Sebagai bagian dari proses investigasi internal, Garuda Indonesia memberlakukan pembebastugasan sementara terhadap awak kabin yang bertugas dalam penerbangan tersebut. Pihak maskapai juga terus menjalin komunikasi intensif dengan penumpang yang menjadi korban kehilangan.
Ade Susardi mengimbau kepada seluruh pihak untuk menghormati proses hukum yang sedang berjalan dan menghindari penyebaran informasi yang tidak akurat atau spekulatif di ruang publik. Hal ini penting agar proses investigasi dapat berjalan dengan lancar dan mencapai penyelesaian yang adil bagi semua pihak yang berkepentingan.
Garuda Indonesia menegaskan komitmennya untuk senantiasa mengutamakan keselamatan, keamanan, dan kenyamanan seluruh penumpang dalam setiap penerbangan.
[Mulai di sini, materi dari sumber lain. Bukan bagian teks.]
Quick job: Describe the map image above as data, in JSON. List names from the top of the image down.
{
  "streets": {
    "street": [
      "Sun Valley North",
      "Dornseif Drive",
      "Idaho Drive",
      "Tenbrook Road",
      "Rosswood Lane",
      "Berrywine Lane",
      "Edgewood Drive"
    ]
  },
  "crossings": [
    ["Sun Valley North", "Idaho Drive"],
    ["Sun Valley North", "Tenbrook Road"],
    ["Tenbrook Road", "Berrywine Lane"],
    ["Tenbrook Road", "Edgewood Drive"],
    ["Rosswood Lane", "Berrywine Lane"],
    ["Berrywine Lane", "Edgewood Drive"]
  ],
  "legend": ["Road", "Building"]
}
Melalui langkah-langkah investigasi yang transparan dan kolaboratif, maskapai ini berupaya untuk menjaga standar layanan yang tinggi dan kepercayaan publik.
Ringkasan Poin-Poin Penting:
- Garuda Indonesia bekerjasama dengan Polri untuk investigasi kehilangan ponsel di pesawat.
- Investigasi dilakukan secara menyeluruh, obyektif, dan transparan.
- Awak kabin penerbangan terkait dibebastugaskan sementara.
- Garuda Indonesia berkomunikasi intensif dengan penumpang yang kehilangan.
- Pihak maskapai menghimbau semua pihak untuk menghormati proses hukum.
- Komitmen Garuda Indonesia terhadap keselamatan, keamanan, dan kenyamanan penumpang.
Garuda Indonesia berharap, dengan kerjasama yang baik dengan pihak kepolisian, kasus kehilangan ini dapat segera terungkap dan memberikan keadilan bagi semua pihak yang terlibat. Maskapai ini juga berkomitmen untuk terus meningkatkan sistem keamanan dan pengawasan di dalam pesawat guna mencegah kejadian serupa di masa mendatang.